Why Corruption Persists — and What Must Change

Drawing from SECTION27’s experience in litigation, advocacy and community engagement, Ms Stevenson identified three systemic drivers that allow corruption to thrive:

  1. Weak systems and poor implementation
    Failure to strengthen procurement controls, internal audits, and whistleblower protections leaves health facilities exposed.
  2. Lack of accountability
    Even when investigations occur, consequences seldom follow. Officials implicated in wrongdoing reappear in other senior roles, serve in legislatures, or re-enter political structures.
  3. Failures of leadership
    Gauteng has cycled through at least 10 MECs and 10 HODs in 15 years — an instability that undermines strategic planning and entrenches dysfunction.

She stressed that addressing corruption requires more than criminal prosecutions. Professional, political and administrative accountability backed by transparent systems and firm leadership is essential if the right to health is to become more than a constitutional promise.

The Path Forward: Rights-Based Health Governance

Ms Stevenson urged participants to reimagine the health system not merely as a service-delivery machine but as a core social institution designed to fulfil constitutional rights. This lens demands people-centred leadership, transparent procurement, stronger oversight mechanisms, and protection for those who expose wrongdoing.

Importantly, she argued that the move toward National Health Insurance (NHI) cannot succeed without addressing governance risks. Centralising all health funds in a single structure may improve equity but also heightens the stakes for corruption if proper safeguards, oversight and transparency are not embedded from the outset.

A Call to Collective Action

In a lively Q&A facilitated by Dr Sanya Samtani, attendees raised concerns about the role of ordinary citizens, health professionals, academics and legal practitioners. Ms Stevenson emphasised that while individuals cannot unilaterally discipline corrupt officials, they can:

  • support investigative journalism and civil society organisations;
  • demand transparency in procurement processes;
  • keep public pressure on political leaders; and
  • ensure that scandals do not quietly fade from public consciousness.

“Corruption is not victimless,” she reminded the audience. “Every rand stolen from the health budget represents delayed surgeries, empty shelves and lives placed at risk.”
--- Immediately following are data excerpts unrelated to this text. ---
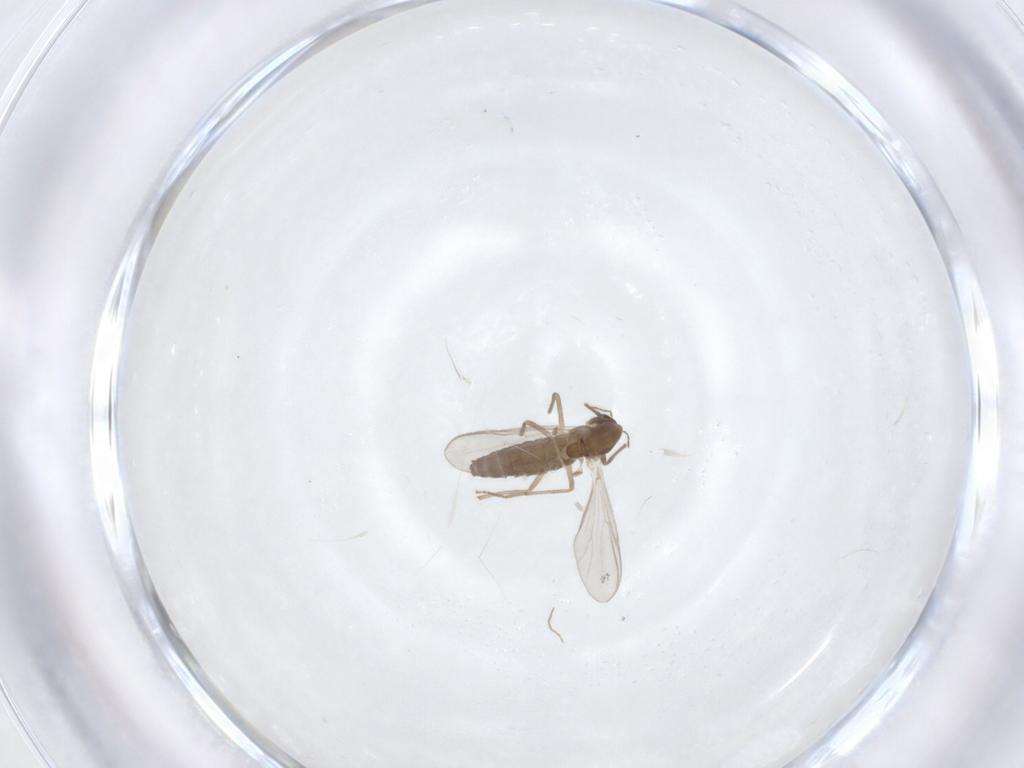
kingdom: Animalia
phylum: Arthropoda
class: Insecta
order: Diptera
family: Chironomidae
Ms Sasha Stevenson is a human rights lawyer and the Executive Director of SECTION27, a public interest law organisation in Johannesburg. She holds bachelors, honours and law degrees from Rhodes University and an LLM from the University of Cambridge. She has been working for over a decade to secure systems change that realises health and food rights, including through representing the families of mental health care users who died after their disastrous deinstitutionalisation from Life Esidimeni, securing the re-start of the programme that feeds 9,6 million children at school every day after COVID-19, and work on migrant health, access to abortion and access to medicine, among others.